Reclaiming My Voice, One Breath at a Time
Reclaiming my voice hasn’t been an enormous, daring revolution. It’s been a sluggish unfolding.
It seems like:
- Taking a couple of seconds earlier than I reply, even when silence feels uncomfortable
- Letting myself converse with emotion, not filtering every little thing to sound “affordable”
- Naming what I would like, even when my voice shakes
- Resting after interactions that go away me drained—honoring the influence
- Journaling the issues I needed to say, even when I by no means say them out loud
Some days I nonetheless go quiet. I nonetheless really feel the previous worry that talking reality will trigger rupture, rejection, or hurt. Generally I nonetheless rehearse what I need to say 5 instances earlier than I say it as soon as.
However I’ve realized that each time I take heed to myself, even when simply with a hand on my coronary heart, I’m creating security from the within out.
And slowly, my physique started to shift. I stood somewhat taller. My breath got here somewhat simpler. I began to really feel extra right here—extra like myself, not only a reflection of who I assumed I wanted to be.
What Helped Me Start
Generally, what rises first isn’t braveness however grief.
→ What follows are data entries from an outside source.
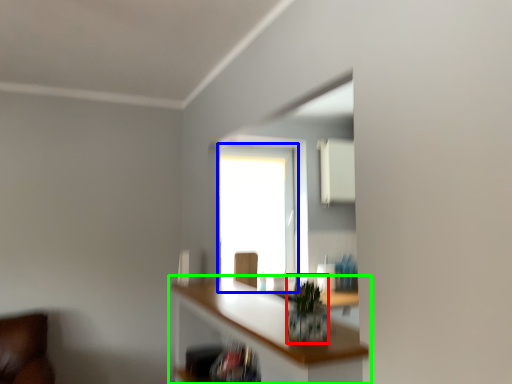
Question: Which object is the closest to the plant (highlighted by a red box)? Choose among these: window (highlighted by a blue box) or shelf (highlighted by a green box).

Choices:
 (A) window
 (B) shelf

Answer: (B)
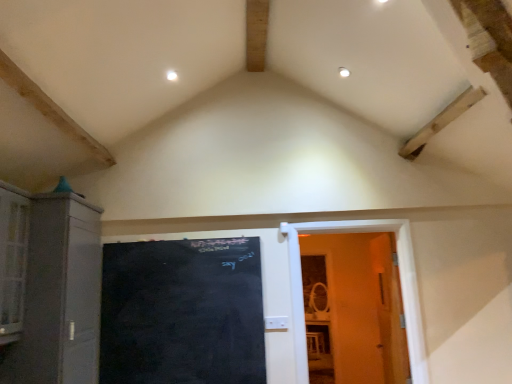
What do you see at coordinates (400, 280) in the screenshot?
I see `wooden door at right` at bounding box center [400, 280].

What is the approximate height of matte gray cabinet at left?

The height of matte gray cabinet at left is 4.23 feet.

The image size is (512, 384). Identify the location of wooden door at right. (400, 280).

Which is closer to the camera, (184,243) or (42,311)?

Point (184,243) appears to be farther away from the viewer than point (42,311).

From the image's perspective, is black chalkboard at center on matte gray cabinet at left?

No, from the image's perspective, black chalkboard at center is not over matte gray cabinet at left.

Based on their positions, is black chalkboard at center located to the left or right of matte gray cabinet at left?

Based on their positions, black chalkboard at center is located to the right of matte gray cabinet at left.

What are the coordinates of `door on the right of matte gray cabinet at left` in the screenshot? It's located at (400, 280).

Is wooden door at right completely or partially inside matte gray cabinet at left?

That's incorrect, wooden door at right is not inside matte gray cabinet at left.

Which of these two, matte gray cabinet at left or wooden door at right, stands taller?

With more height is matte gray cabinet at left.

Is matte gray cabinet at left not near wooden door at right?

Indeed, matte gray cabinet at left is not near wooden door at right.

Is black chalkboard at center located within matte gray cabinet at left?

No, black chalkboard at center is not a part of matte gray cabinet at left.

What's the angular difference between matte gray cabinet at left and black chalkboard at center's facing directions?

The angle between the facing direction of matte gray cabinet at left and the facing direction of black chalkboard at center is 89.8 degrees.

Which point is more distant from viewer, (82, 288) or (234, 309)?

The point (234, 309) is farther.

From the image's perspective, is matte gray cabinet at left positioned above or below black chalkboard at center?

matte gray cabinet at left is situated higher than black chalkboard at center in the image.

Is point (320, 225) closer or farther from the camera than point (138, 361)?

Point (320, 225) is positioned farther from the camera compared to point (138, 361).

Can you see wooden door at right touching black chalkboard at center?

No, wooden door at right is not next to black chalkboard at center.

How different are the orientations of wooden door at right and black chalkboard at center in degrees?

wooden door at right and black chalkboard at center are facing 0.0158 degrees away from each other.

The image size is (512, 384). I want to click on door lying behind the black chalkboard at center, so click(400, 280).

Does wooden door at right lie in front of matte gray cabinet at left?

No, it is behind matte gray cabinet at left.

Considering the positions of points (296, 321) and (87, 231), is point (296, 321) closer to camera compared to point (87, 231)?

No, (296, 321) is behind (87, 231).

In the scene shown: Is matte gray cabinet at left inside wooden door at right?

No, matte gray cabinet at left is not surrounded by wooden door at right.

From the image's perspective, which is above, wooden door at right or matte gray cabinet at left?

matte gray cabinet at left appears higher in the image.

Which is more to the left, black chalkboard at center or wooden door at right?

From the viewer's perspective, black chalkboard at center appears more on the left side.

Is black chalkboard at center aimed at wooden door at right?

No, black chalkboard at center is not oriented towards wooden door at right.

Is black chalkboard at center directly adjacent to wooden door at right?

There is a gap between black chalkboard at center and wooden door at right.

Does point (155, 359) come in front of point (405, 240)?

That is True.

The width and height of the screenshot is (512, 384). What are the coordinates of `cabinetry in front of the black chalkboard at center` in the screenshot? It's located at (60, 295).

At what (x,y) coordinates should I click in order to perform the action: click on door below the matte gray cabinet at left (from a real-world perspective). Please return your answer as a coordinate pair (x, y). The height and width of the screenshot is (384, 512). Looking at the image, I should click on (400, 280).

Estimate the real-world distances between objects in this image. Which object is further from black chalkboard at center, wooden door at right or matte gray cabinet at left?

wooden door at right is further to black chalkboard at center.

Based on their spatial positions, is black chalkboard at center or wooden door at right closer to matte gray cabinet at left?

black chalkboard at center.

Based on their spatial positions, is black chalkboard at center or matte gray cabinet at left closer to wooden door at right?

The object closer to wooden door at right is black chalkboard at center.

Estimate the real-world distances between objects in this image. Which object is further from wooden door at right, matte gray cabinet at left or black chalkboard at center?

Among the two, matte gray cabinet at left is located further to wooden door at right.

Which object lies nearer to the anchor point black chalkboard at center, matte gray cabinet at left or wooden door at right?

The object closer to black chalkboard at center is matte gray cabinet at left.

Based on their spatial positions, is wooden door at right or black chalkboard at center further from matte gray cabinet at left?

wooden door at right is further to matte gray cabinet at left.

Locate an element on the screen. bulletin board located between matte gray cabinet at left and wooden door at right in the left-right direction is located at coordinates (182, 312).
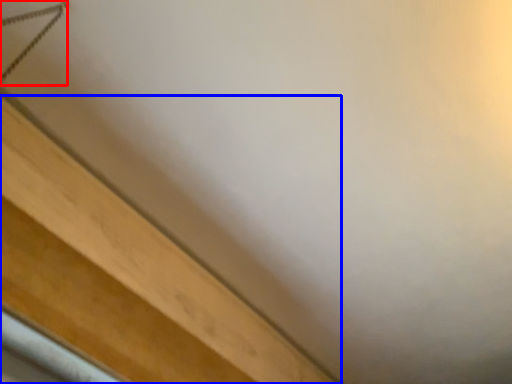
Question: Which object is further to the camera taking this photo, twin (highlighted by a red box) or furniture (highlighted by a blue box)?

Choices:
 (A) twin
 (B) furniture

Answer: (B)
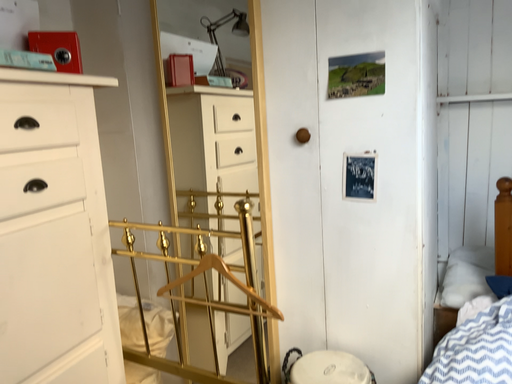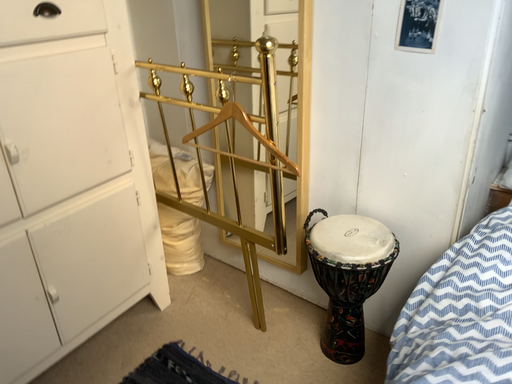
Question: Which way did the camera rotate in the video?

Choices:
 (A) rotated downward
 (B) rotated upward

Answer: (A)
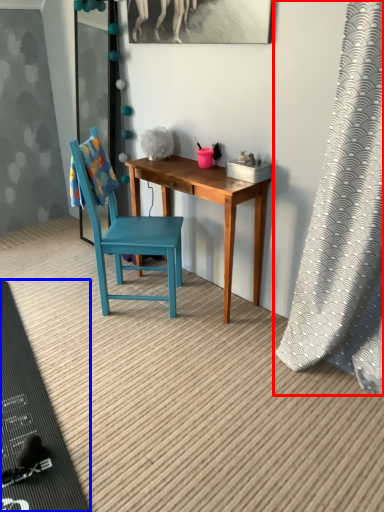
Question: Which point is further to the camera, curtain (highlighted by a red box) or mat (highlighted by a blue box)?

Choices:
 (A) curtain
 (B) mat

Answer: (B)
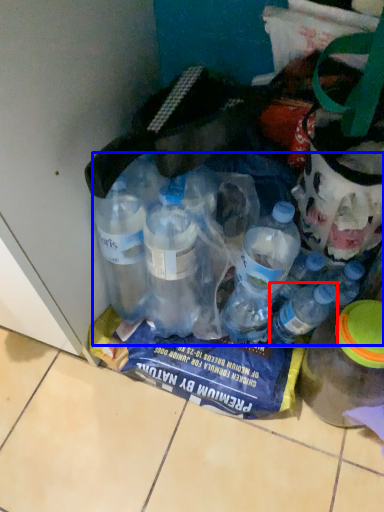
Question: Which of the following is the farthest to the observer, bottle (highlighted by a red box) or bottle (highlighted by a blue box)?

Choices:
 (A) bottle
 (B) bottle

Answer: (A)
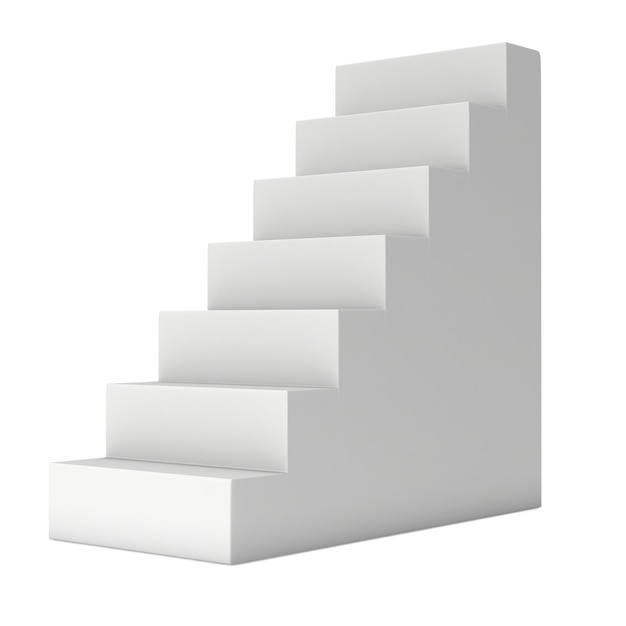
Find the location of `stairs`. stairs is located at coordinates (105, 496), (193, 426), (238, 362), (280, 275), (310, 198), (382, 136), (457, 62).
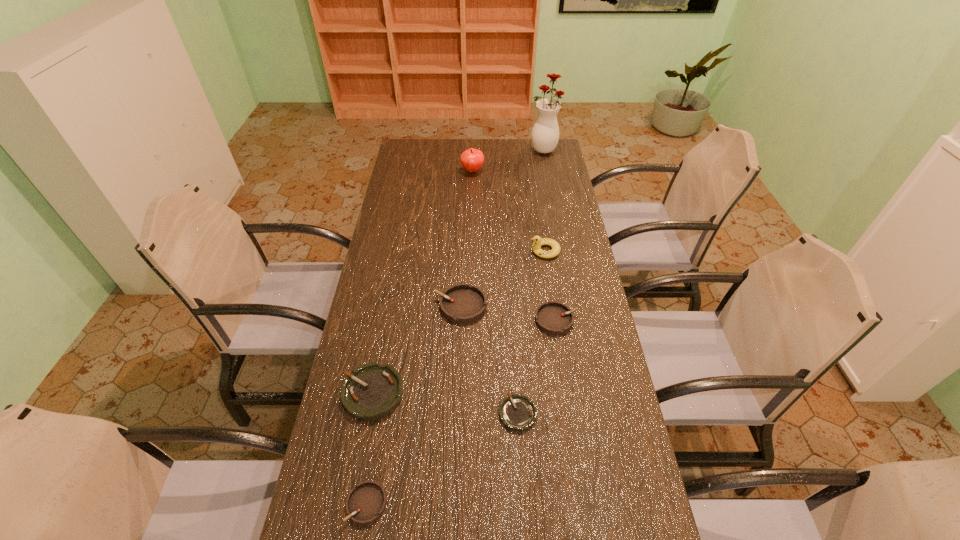
You are a GUI agent. You are given a task and a screenshot of the screen. Output one action in this format:
    pyautogui.click(x=<x>, y=<y>)
    Task: Click on the object present at the far right corner
    The image size is (960, 540).
    Given the screenshot: What is the action you would take?
    pyautogui.click(x=545, y=134)

This screenshot has width=960, height=540. In the image, there is a desktop. Find the location of `vacant space at the far edge`. vacant space at the far edge is located at coordinates (504, 157).

Image resolution: width=960 pixels, height=540 pixels. In the image, there is a desktop. Identify the location of free space at the left edge. (395, 342).

Where is `vacant space at the right edge of the desktop`? vacant space at the right edge of the desktop is located at coordinates (556, 196).

Identify the location of vacant region between the second shortest ashtray and the third tallest object. (456, 377).

At what (x,y) coordinates should I click in order to perform the action: click on unoccupied position between the tallest object and the left green ashtray. Please return your answer as a coordinate pair (x, y). This screenshot has width=960, height=540. Looking at the image, I should click on (458, 271).

The width and height of the screenshot is (960, 540). I want to click on vacant space that's between the right green ashtray and the left green ashtray, so click(x=445, y=403).

Identify the location of unoccupied area between the third ashtray from left to right and the red apple. Image resolution: width=960 pixels, height=540 pixels. (467, 238).

Find the location of a particular element. free area in between the second shortest ashtray and the vase is located at coordinates (455, 327).

I want to click on free space that is in between the fourth object from right to left and the sixth shortest object, so click(531, 332).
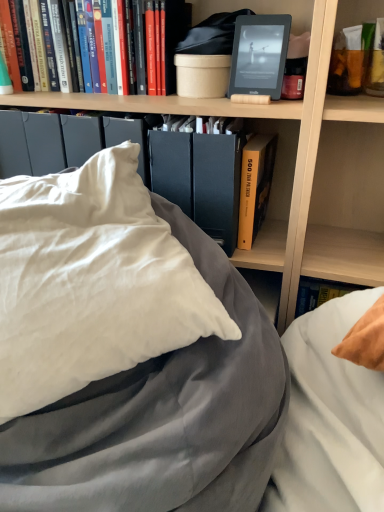
Question: Is hardcover book at upper left, arranged as the 1th book when viewed from the left, next to wooden bookshelf at upper center?

Choices:
 (A) no
 (B) yes

Answer: (A)

Question: Is hardcover book at upper left, the third book when ordered from bottom to top, further to the viewer compared to wooden bookshelf at upper center?

Choices:
 (A) no
 (B) yes

Answer: (B)

Question: Considering the relative sizes of hardcover book at upper left, acting as the third book starting from the right, and wooden bookshelf at upper center in the image provided, is hardcover book at upper left, acting as the third book starting from the right, thinner than wooden bookshelf at upper center?

Choices:
 (A) no
 (B) yes

Answer: (B)

Question: Considering the relative sizes of hardcover book at upper left, arranged as the 1th book when viewed from the left, and wooden bookshelf at upper center in the image provided, is hardcover book at upper left, arranged as the 1th book when viewed from the left, wider than wooden bookshelf at upper center?

Choices:
 (A) no
 (B) yes

Answer: (A)

Question: Considering the relative positions of hardcover book at upper left, acting as the third book starting from the right, and wooden bookshelf at upper center in the image provided, is hardcover book at upper left, acting as the third book starting from the right, to the left of wooden bookshelf at upper center from the viewer's perspective?

Choices:
 (A) yes
 (B) no

Answer: (A)

Question: In terms of size, does wooden bookshelf at upper center appear bigger or smaller than hardcover book at upper left, arranged as the 1th book when viewed from the left?

Choices:
 (A) big
 (B) small

Answer: (A)

Question: Is point (322, 236) closer or farther from the camera than point (38, 83)?

Choices:
 (A) farther
 (B) closer

Answer: (A)

Question: From a real-world perspective, is wooden bookshelf at upper center positioned above or below hardcover book at upper left, acting as the third book starting from the right?

Choices:
 (A) below
 (B) above

Answer: (A)

Question: In terms of height, does wooden bookshelf at upper center look taller or shorter compared to hardcover book at upper left, which is counted as the first book, starting from the top?

Choices:
 (A) short
 (B) tall

Answer: (B)

Question: Based on their positions, is yellow hardcover book at center, the 2th book from the right, located to the left or right of matte orange tube at upper right, the first book in the right-to-left sequence?

Choices:
 (A) left
 (B) right

Answer: (A)

Question: Does point (263, 182) appear closer or farther from the camera than point (364, 78)?

Choices:
 (A) farther
 (B) closer

Answer: (A)

Question: From the image's perspective, relative to matte orange tube at upper right, which appears as the second book when viewed from the top, is yellow hardcover book at center, the 3th book when ordered from top to bottom, above or below?

Choices:
 (A) below
 (B) above

Answer: (A)

Question: From a real-world perspective, is yellow hardcover book at center, the 2th book from the right, above or below matte orange tube at upper right, the first book in the right-to-left sequence?

Choices:
 (A) above
 (B) below

Answer: (B)

Question: Is matte black kindle at upper center, which is the 2th paperback book in bottom-to-top order, in front of or behind matte orange tube at upper right, marked as the second book in a bottom-to-top arrangement, in the image?

Choices:
 (A) behind
 (B) front

Answer: (B)

Question: Considering the positions of point (281, 48) and point (349, 35), is point (281, 48) closer or farther from the camera than point (349, 35)?

Choices:
 (A) closer
 (B) farther

Answer: (A)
Grief for all of the moments we didn’t converse, for the variations of ourselves that held all of it inside. I needed to be taught to fulfill that grief gently, not as failure, however as proof of how onerous I used to be making an attempt to remain protected.
This journey didn’t start with confidence—it started with compassion.
Noticing the instances I silenced myself with curiosity as a substitute of disgrace.
Asking: What did I worry may occur if I spoke? What used to occur?
Putting a hand on my chest and saying gently, “You’re not dangerous for being quiet. You had been making an attempt to remain protected.”
After which, after I felt prepared, experimenting with small expansions:
- Leaving a voice observe for a pal as a substitute of texting
- Telling somebody “I would like a second to assume” as a substitute of speeding a solution
- Saying “I really disagree” in a dialog the place I usually would’ve nodded alongside
None of those had been huge leaps. However every one taught my nervous system a brand new reality: it’s protected to have a voice.
If You’ve Been Quiet Too
In case you’re studying this and recognizing your personal silence, I need you to know:
You’re not dangerous for going quiet. You had been sensible. Your nervous system was doing its greatest to maintain you protected.
And when you’re starting to really feel the tug to talk—to take up somewhat more room, to say “no” or “I don’t know” or “I would like a second”—you possibly can belief that too.
You don’t must turn into loud or forceful. Reclaiming voice doesn’t imply overpowering anybody else. It simply means together with your self. Honoring your reality. Letting your physique exhale.
You might be allowed to be heard. You might be allowed to pause. You might be allowed to unfold, one breath at a time.
Your voice is just not a risk. It’s a bridge—again to your self. Your silence as soon as saved you protected. However now, your reality may set you free.